Tout à son idéal de « table rase », le bon Docteur maîtrise de moins en moins sa diction : l’accent germanique est de plus en plus prononcé et culmine en un lapsus révélateur (« Mein Führer » au lieu de « Monsieur le Président »), qui renseigne évidemment sur son passé, évoquant les transferts de scientifiques en direction des pays victorieux après la chute du Troisième Reich. De même que sa parole, son corps se libère progressivement et traduit les manifestations autodestructrices du personnage, dont le bras mécanique s’autonomise de manière burlesque et semble agir indépendamment de sa pensée (tentative d’auto-étranglement, morsure comme défense), en autant de symptômes qui annoncent la destruction finale, suite au déraillement du protocole guerrier qui se retourne contre ses concepteurs et ses leviers humains.

Alors les champignons nucléaires s’enchaînent à l’écran sur une musique douce, comme dans une comédie musicale, où les images d’explosions prennent un aspect féérique, irréel et fortement sexué. Extase de la solution finale et dualité de l’homme selon Kubrick ; « fol amour » du genre humain, qui ne peut entretenir de relation avec le monde sans éprouver le désir de l’anéantir.




Barry Lyndon (1975) et la Guerre de Sept Ans

Dans la longue et picaresque trajectoire de l’intrigant Barry, la Guerre de Sept Ans (1756-1763) fait l’objet d’une scène aussi courte que remarquable.

La séquence s’ouvre sur un lent et cérémonieux mouvement de traveling latéral combiné à un effet de zoom arrière, qui dévoile la progression de soldats britanniques sur le champ de bataille, face à leurs ennemis français. Tout en componction et en ironie, le commentaire en voix off précise que cette rencontre « bien qu’omise par l’Histoire, fut mémorable pour les participants ». Cependant, le spectateur assiste à un fait d’armes pour le moins curieux, voire saugrenu. En effet, ce que l’on nous montre alors, ce ne sont pas des hommes qui s’affrontent, mais de véritables petits soldats de plombs bien alignés et presque tous identiques, qui avancent au pas, comme synchronisés par le son des fifres et des tambours. Lorsque crépitent les mousquets, certains tombent avec l’impassibilité d’un domino, sans entamer la bonne marche de l’exécution – celle du protocole militaire. La mécanique de ce qui s’apparente à un limonaire guerrier, commandé par une voix invisible et mû par les engrenages du devoir intégré (qu’amplifient les travelings récurrents), ne saurait s’enrayer pour quelques pièces en moins, inanimées par essence. En effet, la composition des plans (qui privilégie la ligne mouvante sur la singularité de ceux qui la composent) ne cesse de réaffirmer la même idée : le soldat n’est autre qu’un automate programmé pour la mort, laquelle est strictement codifiée par la société et ses institutions.

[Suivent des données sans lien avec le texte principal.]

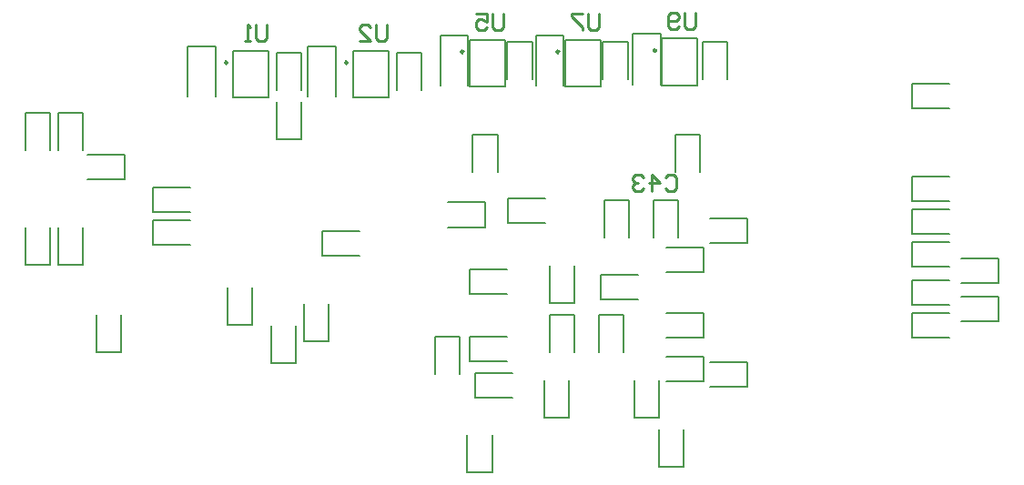
<source format=gbo>
%FSLAX24Y24*%
%MOIN*%
G70*
G01*
G75*
%ADD10R,0.2000X0.2000*%
%ADD11R,0.0591X0.0512*%
%ADD12R,0.0217X0.0571*%
%ADD13R,0.0709X0.0630*%
%ADD14R,0.0512X0.0591*%
%ADD15R,0.0197X0.1181*%
%ADD16O,0.0197X0.1181*%
%ADD17O,0.0984X0.0098*%
%ADD18O,0.0098X0.0984*%
%ADD19R,0.0098X0.0984*%
%ADD20O,0.1000X0.0150*%
%ADD21R,0.1000X0.0150*%
%ADD22R,0.0850X0.0421*%
%ADD23R,0.0850X0.0421*%
%ADD24O,0.0850X0.0421*%
%ADD25R,0.1000X0.1969*%
%ADD26R,0.0709X0.0787*%
%ADD27O,0.0709X0.0787*%
%ADD28R,0.0394X0.0276*%
%ADD29R,0.0394X0.0276*%
%ADD30C,0.0500*%
%ADD31C,0.0350*%
%ADD32C,0.0100*%
%ADD33C,0.0200*%
%ADD34C,0.0120*%
%ADD35C,0.0250*%
%ADD36C,0.1000*%
%ADD37C,0.0750*%
%ADD38C,0.2500*%
%ADD39C,0.0600*%
%ADD40R,0.0600X0.0600*%
%ADD41C,0.0550*%
%ADD42R,0.0550X0.0550*%
%ADD43C,0.1750*%
%ADD44C,0.1250*%
%ADD45C,0.0650*%
%ADD46R,0.0650X0.0650*%
%ADD47C,0.1300*%
%ADD48C,0.0250*%
%ADD49C,0.0450*%
%ADD50C,0.0098*%
%ADD51C,0.0079*%
%ADD52C,0.0010*%
%ADD53C,0.0010*%
%ADD54C,0.0400*%
%ADD55C,0.0080*%
D32*
X37490Y33060D02*
Y32560D01*
X37390Y32460D01*
X37190D01*
X37090Y32560D01*
Y33060D01*
X36890Y32560D02*
X36790Y32460D01*
X36590D01*
X36490Y32560D01*
Y32960D01*
X36590Y33060D01*
X36790D01*
X36890Y32960D01*
Y32860D01*
X36790Y32760D01*
X36490D01*
X33940Y33010D02*
Y32510D01*
X33840Y32410D01*
X33640D01*
X33540Y32510D01*
Y33010D01*
X33340D02*
X32940D01*
Y32910D01*
X33340Y32510D01*
Y32410D01*
X30440Y33010D02*
Y32510D01*
X30340Y32410D01*
X30140D01*
X30040Y32510D01*
Y33010D01*
X29440D02*
X29840D01*
Y32710D01*
X29640Y32810D01*
X29540D01*
X29440Y32710D01*
Y32510D01*
X29540Y32410D01*
X29740D01*
X29840Y32510D01*
X36390Y27030D02*
X36490Y27130D01*
X36690D01*
X36790Y27030D01*
Y26630D01*
X36690Y26530D01*
X36490D01*
X36390Y26630D01*
X35890Y26530D02*
Y27130D01*
X36190Y26830D01*
X35790D01*
X35590Y27030D02*
X35490Y27130D01*
X35290D01*
X35191Y27030D01*
Y26930D01*
X35290Y26830D01*
X35390D01*
X35290D01*
X35191Y26730D01*
Y26630D01*
X35290Y26530D01*
X35490D01*
X35590Y26630D01*
X26190Y32610D02*
Y32110D01*
X26090Y32010D01*
X25890D01*
X25790Y32110D01*
Y32610D01*
X25190Y32010D02*
X25590D01*
X25190Y32410D01*
Y32510D01*
X25290Y32610D01*
X25490D01*
X25590Y32510D01*
X21790Y32610D02*
Y32110D01*
X21690Y32010D01*
X21490D01*
X21390Y32110D01*
Y32610D01*
X21190Y32010D02*
X20990D01*
X21090D01*
Y32610D01*
X21190Y32510D01*
D50*
X24744Y31223D02*
G03*
X24744Y31223I-49J0D01*
G01*
X20344D02*
G03*
X20344Y31223I-49J0D01*
G01*
X36044Y31673D02*
G03*
X36044Y31673I-49J0D01*
G01*
X32494Y31623D02*
G03*
X32494Y31623I-49J0D01*
G01*
X28994D02*
G03*
X28994Y31623I-49J0D01*
G01*
D51*
X26250Y29934D02*
Y31666D01*
X24950Y29934D02*
Y31666D01*
X26250D01*
X24950Y29934D02*
X26250D01*
X18888Y29973D02*
Y31824D01*
X19912Y29973D02*
Y31824D01*
X18888D02*
X19912D01*
X21850Y29934D02*
Y31666D01*
X20550Y29934D02*
Y31666D01*
X21850D01*
X20550Y29934D02*
X21850D01*
X22147Y30209D02*
Y31587D01*
X23053Y30209D02*
Y31587D01*
X22147D02*
X23053D01*
X15209Y27853D02*
X16587D01*
X15209Y26947D02*
X16587D01*
Y27853D01*
X16453Y20613D02*
Y21991D01*
X15547Y20613D02*
Y21991D01*
Y20613D02*
X16453D01*
X12947Y28009D02*
Y29387D01*
X13853Y28009D02*
Y29387D01*
X12947D02*
X13853D01*
X14147Y28009D02*
Y29387D01*
X15053Y28009D02*
Y29387D01*
X14147D02*
X15053D01*
Y23813D02*
Y25191D01*
X14147Y23813D02*
Y25191D01*
Y23813D02*
X15053D01*
X13853D02*
Y25191D01*
X12947Y23813D02*
Y25191D01*
Y23813D02*
X13853D01*
X37550Y30384D02*
Y32116D01*
X36250Y30384D02*
Y32116D01*
X37550D01*
X36250Y30384D02*
X37550D01*
X34000Y30334D02*
Y32066D01*
X32700Y30334D02*
Y32066D01*
X34000D01*
X32700Y30334D02*
X34000D01*
X34013Y22547D02*
X35391D01*
X34013Y23453D02*
X35391D01*
X34013Y22547D02*
Y23453D01*
X33947Y20609D02*
Y21987D01*
X34853Y20609D02*
Y21987D01*
X33947D02*
X34853D01*
X32147Y20609D02*
Y21987D01*
X33053Y20609D02*
Y21987D01*
X32147D02*
X33053D01*
X38009Y20253D02*
X39387D01*
X38009Y19347D02*
X39387D01*
Y20253D01*
X30034Y16213D02*
Y17591D01*
X29128Y16213D02*
Y17591D01*
Y16213D02*
X30034D01*
X34147Y24809D02*
Y26187D01*
X35053Y24809D02*
Y26187D01*
X34147D02*
X35053D01*
X35947Y24809D02*
Y26187D01*
X36853Y24809D02*
Y26187D01*
X35947D02*
X36853D01*
X37053Y16413D02*
Y17791D01*
X36147Y16413D02*
Y17791D01*
Y16413D02*
X37053D01*
X36409Y22053D02*
X37787D01*
X36409Y21147D02*
X37787D01*
Y22053D01*
X36409Y20453D02*
X37787D01*
X36409Y19547D02*
X37787D01*
Y20453D01*
X36136Y18213D02*
Y19591D01*
X35231Y18213D02*
Y19591D01*
Y18213D02*
X36136D01*
X22853Y20213D02*
Y21591D01*
X21947Y20213D02*
Y21591D01*
Y20213D02*
X22853D01*
X32853Y18213D02*
Y19591D01*
X31947Y18213D02*
Y19591D01*
Y18213D02*
X32853D01*
X29413Y18947D02*
X30791D01*
X29413Y19853D02*
X30791D01*
X29413Y18947D02*
Y19853D01*
X29213Y20278D02*
X30591D01*
X29213Y21183D02*
X30591D01*
X29213Y20278D02*
Y21183D01*
Y22747D02*
X30591D01*
X29213Y23653D02*
X30591D01*
X29213Y22747D02*
Y23653D01*
X36409Y24453D02*
X37787D01*
X36409Y23547D02*
X37787D01*
Y24453D01*
X23813Y24147D02*
X25191D01*
X23813Y25053D02*
X25191D01*
X23813Y24147D02*
Y25053D01*
X24053Y21013D02*
Y22391D01*
X23147Y21013D02*
Y22391D01*
Y21013D02*
X24053D01*
X21253Y21613D02*
Y22991D01*
X20347Y21613D02*
Y22991D01*
Y21613D02*
X21253D01*
X23053Y28413D02*
Y29791D01*
X22147Y28413D02*
Y29791D01*
Y28413D02*
X23053D01*
X17613Y25747D02*
X18991D01*
X17613Y26653D02*
X18991D01*
X17613Y25747D02*
Y26653D01*
Y24547D02*
X18991D01*
X17613Y25453D02*
X18991D01*
X17613Y24547D02*
Y25453D01*
X29200Y30334D02*
X30500D01*
X29200Y32066D02*
X30500D01*
X29200Y30334D02*
Y32066D01*
X30500Y30334D02*
Y32066D01*
X45413Y26147D02*
X46791D01*
X45413Y27053D02*
X46791D01*
X45413Y26147D02*
Y27053D01*
Y29547D02*
X46791D01*
X45413Y30453D02*
X46791D01*
X45413Y29547D02*
Y30453D01*
Y22347D02*
X46791D01*
X45413Y23253D02*
X46791D01*
X45413Y22347D02*
Y23253D01*
Y21147D02*
X46791D01*
X45413Y22053D02*
X46791D01*
X45413Y21147D02*
Y22053D01*
Y23747D02*
X46791D01*
X45413Y24653D02*
X46791D01*
X45413Y23747D02*
Y24653D01*
Y24947D02*
X46791D01*
X45413Y25853D02*
X46791D01*
X45413Y24947D02*
Y25853D01*
X47209Y24053D02*
X48587D01*
X47209Y23147D02*
X48587D01*
Y24053D01*
X47209Y22653D02*
X48587D01*
X47209Y21747D02*
X48587D01*
Y22653D01*
X31638Y32224D02*
X32662D01*
Y30373D02*
Y32224D01*
X31638Y30373D02*
Y32224D01*
X30597Y31987D02*
X31503D01*
Y30609D02*
Y31987D01*
X30597Y30609D02*
Y31987D01*
X28138Y30373D02*
Y32224D01*
X29162Y30373D02*
Y32224D01*
X28138D02*
X29162D01*
X34097Y31987D02*
X35003D01*
Y30609D02*
Y31987D01*
X34097Y30609D02*
Y31987D01*
X35188Y32274D02*
X36212D01*
Y30423D02*
Y32274D01*
X35188Y30423D02*
Y32274D01*
X37747Y31987D02*
X38653D01*
Y30609D02*
Y31987D01*
X37747Y30609D02*
Y31987D01*
X26547Y31587D02*
X27453D01*
Y30209D02*
Y31587D01*
X26547Y30209D02*
Y31587D01*
X23288Y29973D02*
Y31824D01*
X24312Y29973D02*
Y31824D01*
X23288D02*
X24312D01*
X29325Y28587D02*
X30231D01*
Y27209D02*
Y28587D01*
X29325Y27209D02*
Y28587D01*
X36747D02*
X37653D01*
Y27209D02*
Y28587D01*
X36747Y27209D02*
Y28587D01*
X29787Y25199D02*
Y26105D01*
X28409Y25199D02*
X29787D01*
X28409Y26105D02*
X29787D01*
X30613Y25347D02*
Y26253D01*
X31991D01*
X30613Y25347D02*
X31991D01*
X27947Y21187D02*
X28853D01*
Y19809D02*
Y21187D01*
X27947Y19809D02*
Y21187D01*
X32147Y22413D02*
X33053D01*
X32147D02*
Y23791D01*
X33053Y22413D02*
Y23791D01*
X39387Y24609D02*
Y25514D01*
X38009Y24609D02*
X39387D01*
X38009Y25514D02*
X39387D01*
M02*

</source>
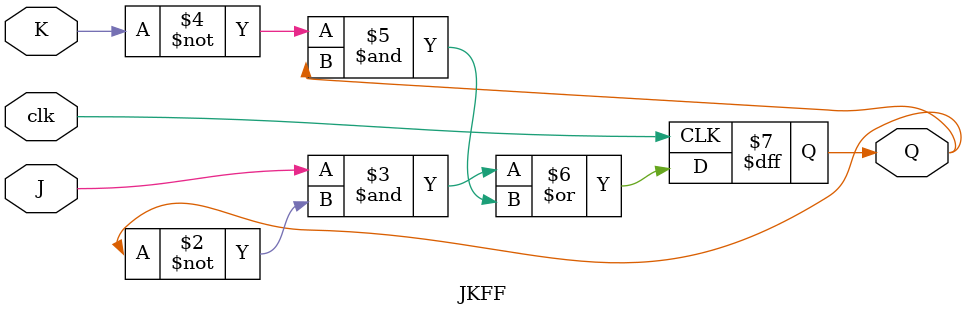
<source format=v>
`timescale 1ns / 1ps

module JKFF(input J, K, clk, output reg Q);

always @(posedge clk)
    Q = (J & ~Q) | (~K & Q);
        
endmodule

</source>
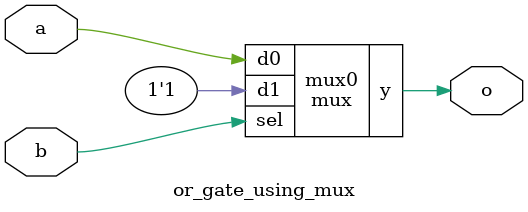
<source format=sv>

module mux
(
  input  d0, d1,
  input  sel,
  output y
);

  assign y = sel ? d1 : d0;

endmodule

//----------------------------------------------------------------------------
// Task
//----------------------------------------------------------------------------

module or_gate_using_mux
(
    input  a,
    input  b,
    output o
);

  // Task:

  // Implement or gate using instance(s) of mux,
  // constants 0 and 1, and wire connections

    mux mux0 (.d0(a), .d1(1'b1), .sel(b), .y(o));


endmodule

</source>
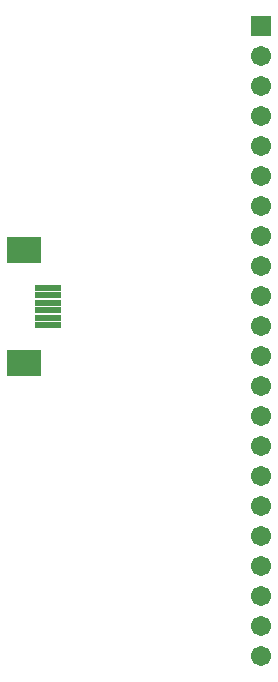
<source format=gbs>
G04*
G04 #@! TF.GenerationSoftware,Altium Limited,Altium Designer,18.0.12 (696)*
G04*
G04 Layer_Color=16711935*
%FSLAX25Y25*%
%MOIN*%
G70*
G01*
G75*
%ADD15R,0.11824X0.09068*%
%ADD16R,0.08674X0.02375*%
%ADD17C,0.06706*%
%ADD18R,0.06706X0.06706*%
D15*
X27138Y155248D02*
D03*
Y117752D02*
D03*
D16*
X35012Y142650D02*
D03*
Y140189D02*
D03*
Y137728D02*
D03*
Y135272D02*
D03*
Y132811D02*
D03*
Y130350D02*
D03*
D17*
X106122Y20122D02*
D03*
Y30122D02*
D03*
Y40122D02*
D03*
Y50122D02*
D03*
Y60122D02*
D03*
Y70122D02*
D03*
Y80122D02*
D03*
Y90122D02*
D03*
Y100122D02*
D03*
Y110122D02*
D03*
Y120122D02*
D03*
Y130122D02*
D03*
Y140122D02*
D03*
Y150122D02*
D03*
Y160122D02*
D03*
Y170122D02*
D03*
Y180122D02*
D03*
Y190122D02*
D03*
Y200122D02*
D03*
Y210122D02*
D03*
Y220122D02*
D03*
D18*
Y230122D02*
D03*
M02*

</source>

Dans Barry Lyndon, le champ de bataille n’est même pas le théâtre de la boucherie attendue : la guerre est vue comme une activité ritualisée, et esthétisée par le dressage machinique des corps. Presque une danse de salon, un carrousel virtuellement létal.



Full Metal Jacket (1987) : la bombe humaine

Le premier segment de Full Metal Jacket est entièrement consacré à la formation des jeunes recrues du corps d’élite des « Marines ». L’objectif de l’entraînement, tel qu’il est formulé par le sergent instructeur, consiste à transformer chaque homme en une machine de guerre. Il s’agit de « tuer l’individu » pour ne pas qu’il serve de cible à l’adversaire, et de faire en sorte que chaque soldat n’existe qu’en tant que partie d’un tout, qu’en tant que membre du bataillon.

Cette idée, Kubrick la décline visuellement dans toute la séquence de « la prière des Marines ». Chaque plan est en effet composé sur une ligne de fuite qui démultiplie des unités formelles et factuelles identiques : maniement synchronisé des armes, intensification de la symétrie spartiate de l’ameublement du dortoir, placement des hommes en quinconce sur les lits superposés, duplication du haut et du bas, etc. Si bien que le spectateur semble assister à la mise en abyme d’un seul et même personnage, qui serait comme reproduit à l’identique jusqu’au fond de l’image.

Ainsi, la mise en scène elle-même énonce plastiquement la teneur de cette prière particulière : l’homme et l’arme ne font plus qu’un, horizon idéal de l’instruction militaire et stade ultime de la réification, qui prend ici la forme d’une véritable eucharistie profane (« Ceci est mon corps, ceci est mon arme »).